Construa Buscas Mais Inteligentes
Com os avanços recentes em IA, ter dados pesquisáveis não é mais diferencial—passou a ser o padrão.
Você não precisa dominar ANN ou embeddings para criar mecanismos de busca inteligentes. Nossa plataforma oferece ferramentas plug-and-play para busca semântica e geração aumentada por recuperação. Não é necessário preparar dados.
Comece a construir hoje. É grátis.
Perguntas frequentes
1. Como avaliar o desempenho de um banco de dados vetorial?
Para avaliar o desempenho de um banco de dados vetorial, meça a latência das consultas (tempo para retornar resultados), recall ou precisão (relevância dos resultados) e escalabilidade (capacidade de lidar com aumento de dados e consultas). Teste com perguntas reais para garantir que atenda às expectativas de velocidade e precisão sob carga.
2. Quais são os requisitos de armazenamento para dados vetoriais em larga escala?
Os requisitos de armazenamento para dados vetoriais em larga escala dependem do número de vetores e da dimensionalidade—por exemplo, 1 milhão de vetores com 768 dimensões usando floats de 32 bits exigiriam mais de 3 GB de armazenamento bruto. Em escala (milhões a bilhões de vetores), espere dezenas ou centenas de GBs, e use opções como compressão ou indexação aproximada para reduzir custos.
3. O que acontece se dois documentos muito diferentes tiverem embeddings parecidos devido a ruído ou viés do modelo?
Se dois documentos não relacionados gerarem embeddings semelhantes, o sistema de busca pode retornar resultados incorretos. Para resolver isso, você pode ajustar o modelo de embedding com dados do seu domínio ou usar técnicas híbridas que combinam vetores com metadados ou filtros por palavra-chave para desambiguar.
4. Como os dados vetoriais são versionados e gerenciados ao longo do tempo?
Os dados vetoriais são versionados acompanhando os dados de entrada e o modelo de embedding usado para gerar os vetores. Práticas comuns incluem armazenar snapshots com data e marcar versões dos índices.

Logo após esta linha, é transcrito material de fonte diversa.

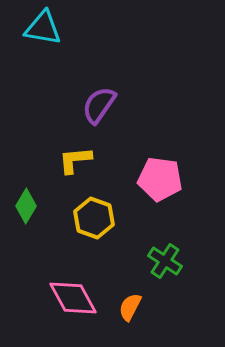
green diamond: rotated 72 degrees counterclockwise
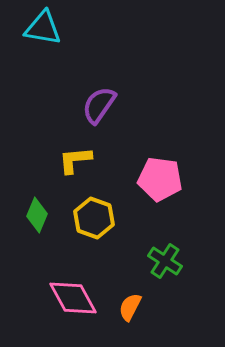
green diamond: moved 11 px right, 9 px down; rotated 8 degrees counterclockwise
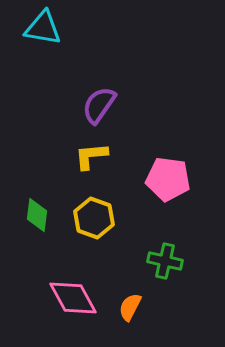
yellow L-shape: moved 16 px right, 4 px up
pink pentagon: moved 8 px right
green diamond: rotated 16 degrees counterclockwise
green cross: rotated 20 degrees counterclockwise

5. É possível combinar a busca tradicional por palavras-chave com a busca vetorial?
Sim, combinar busca tradicional por palavra-chave com busca vetorial é chamado de busca híbrida, e é suportado por várias plataformas como Elasticsearch ou Vespa. Esse método melhora a relevância ao usar correspondência lexical para consultas precisas e similaridade semântica vetorial para entender o contexto.